Pada tahun 2015, kewenangannya diperluas dari sektor pertanian dan perikanan ke industri lain seperti perhotelan di mana lembaga tersebut menyelidiki masalah kriminal.
Petugas Angkatan Perbatasan Australia menggrebek perkebunan stroberi di pinggiran Perth dan menahan 36 pekerja ilegal.
Petugas Angkatan Perbatasan Australia menggrebek perkebunan stroberi di pinggiran Perth dan menahan 36 pekerja ilegal.
Supplied: Australian Border Force
Daryl Dixon dari GLAA mengatakan kepada Penyelidikan Parlemen bahwa kewenangan tersebut perlu diberlakukan secara konsisten di Australia atau mereka tak akan berfungsi dengan baik.
"Misalnya, Pemerintah Negara Bagian Victoria telah mengindikasikan bahwa pihaknya akan memberlakukan lisensi kontraktor yang dipekerjakan, namun negara bagian lain seperti New South Wales dan Queensland mungkin tidak memberlakukan lisensi itu dengan standar yang sama," katanya.
"Anda mungkin memiliki perusahaan tenaga kerja yang memasok pekerja ke Victoria dari daerah yang longgar peraturannya di mana Pemerintah Victoria tidak bisa mengaturnya dengan cara yang sama."

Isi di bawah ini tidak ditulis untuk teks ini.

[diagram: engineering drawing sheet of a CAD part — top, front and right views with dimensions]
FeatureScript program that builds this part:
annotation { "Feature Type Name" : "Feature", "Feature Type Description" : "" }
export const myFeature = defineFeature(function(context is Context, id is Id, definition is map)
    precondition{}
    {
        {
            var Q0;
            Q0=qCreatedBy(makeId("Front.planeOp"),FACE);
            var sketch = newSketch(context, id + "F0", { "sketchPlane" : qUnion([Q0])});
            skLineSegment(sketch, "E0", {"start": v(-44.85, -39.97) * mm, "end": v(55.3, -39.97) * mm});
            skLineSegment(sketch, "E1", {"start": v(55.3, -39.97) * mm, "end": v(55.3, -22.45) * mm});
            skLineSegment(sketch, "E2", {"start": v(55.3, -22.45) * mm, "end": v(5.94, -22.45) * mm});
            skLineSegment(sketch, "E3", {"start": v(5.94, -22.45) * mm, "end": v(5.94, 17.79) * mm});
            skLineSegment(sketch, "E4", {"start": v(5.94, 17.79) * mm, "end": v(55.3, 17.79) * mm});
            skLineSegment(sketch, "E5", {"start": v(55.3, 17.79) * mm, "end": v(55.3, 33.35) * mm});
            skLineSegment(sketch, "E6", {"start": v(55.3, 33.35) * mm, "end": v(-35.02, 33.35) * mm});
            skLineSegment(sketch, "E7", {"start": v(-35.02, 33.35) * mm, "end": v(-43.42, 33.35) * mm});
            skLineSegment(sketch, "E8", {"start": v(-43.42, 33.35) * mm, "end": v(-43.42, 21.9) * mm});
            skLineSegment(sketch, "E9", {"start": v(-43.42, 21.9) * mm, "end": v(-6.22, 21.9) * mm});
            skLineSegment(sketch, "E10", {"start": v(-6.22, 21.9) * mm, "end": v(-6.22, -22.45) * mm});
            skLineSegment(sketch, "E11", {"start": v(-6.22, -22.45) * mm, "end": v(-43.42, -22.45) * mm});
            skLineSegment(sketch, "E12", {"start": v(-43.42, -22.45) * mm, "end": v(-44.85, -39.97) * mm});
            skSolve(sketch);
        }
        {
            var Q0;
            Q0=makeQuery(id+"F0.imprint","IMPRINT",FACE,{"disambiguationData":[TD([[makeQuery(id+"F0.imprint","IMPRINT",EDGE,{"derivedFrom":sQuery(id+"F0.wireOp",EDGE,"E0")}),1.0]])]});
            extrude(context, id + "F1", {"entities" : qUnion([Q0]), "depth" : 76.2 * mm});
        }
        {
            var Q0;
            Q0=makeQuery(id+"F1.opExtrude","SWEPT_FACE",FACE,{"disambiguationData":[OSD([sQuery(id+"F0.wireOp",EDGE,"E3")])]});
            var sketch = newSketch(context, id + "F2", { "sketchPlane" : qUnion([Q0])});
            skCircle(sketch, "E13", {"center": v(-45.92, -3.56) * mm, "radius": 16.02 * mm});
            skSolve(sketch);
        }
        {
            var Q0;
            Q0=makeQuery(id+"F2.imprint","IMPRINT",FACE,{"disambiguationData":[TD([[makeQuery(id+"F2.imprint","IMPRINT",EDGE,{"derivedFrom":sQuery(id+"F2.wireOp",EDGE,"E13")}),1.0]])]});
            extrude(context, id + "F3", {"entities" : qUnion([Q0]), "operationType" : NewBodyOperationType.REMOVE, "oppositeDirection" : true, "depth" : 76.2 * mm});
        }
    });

Kelompok hortikultur tawarkan solusi

Baik negara bagian Victoria dan Queensland melaporkan adanya kekurangan pekerja yang besar, dengan panen bawang di tenggara Queensland membusuk di tanah setelah turunnya hujan deras.
Ini terjadi setelah negara bagian itu, beberapa tahun belakangan, melakukan tindakan keras terhadap pekerja ilegal dan pembunuhan brutal terhadap turis backpacker asal Inggris, Mia Ayliffe-Chung.
Ibu Mia, Rosie Ayliffe, telah membuat sebuah kampanye untuk menghentikan eksploitasi dalam skema perpanjangan visa 88 hari melalui media sosial.
Tapi menurut Rachel McKenzie dari organisasi Growcom, tidak ada hak bagi para pemilik lahan yang (salah) merasa difitnah oleh backpacker.
Federasi Petani Victoria menyerukan amnesti bagi para pekerja ilegal. "Kami tidak mengatakan untuk memberi mereka status tinggal permanen atau jalur untuk mendapat izin tempat tinggal permanen," kata Emma Germano, presiden hortikultura VFF.
"Tapi mari kita beri mereka visa pertanian khusus selama beberapa tahun, jadi setelah menghasilkan uang mereka bisa membawanya kembali ke tempat asal mereka."
Germano mengatakan, meskipun jeratan hutang lewat kerja paksa dan kerja paksa yang serupa perbudakan terjadi di sektor lain, para pemilik kebun mendapat perlakuan khusus.
"Saat ini, para pemilik kebun diminta untuk menjadi petugas imigrasi dan petugas pajak, dan ini terbukti sangat sulit untuk merekrut tenaga pemetik ke perkebunan," katanya.
Growcom mengatakan, amnesti pekerja ilegal adalah reaksi spontan dan malah mendukung pengaturan perusahaan tenaga kerja. "Kami benar-benar percaya bahwa rekrutmen tenaga kerja harus diatur di tingkat nasional, dan konsisten di semua negara bagian," kata McKenzie.
"Kami memiliki beberapa negara bagian yang mengembangkan peraturan perekrutan tenaga kerja dengan cukup luas dan sejumlah negara bagian lainnya tak demikian.”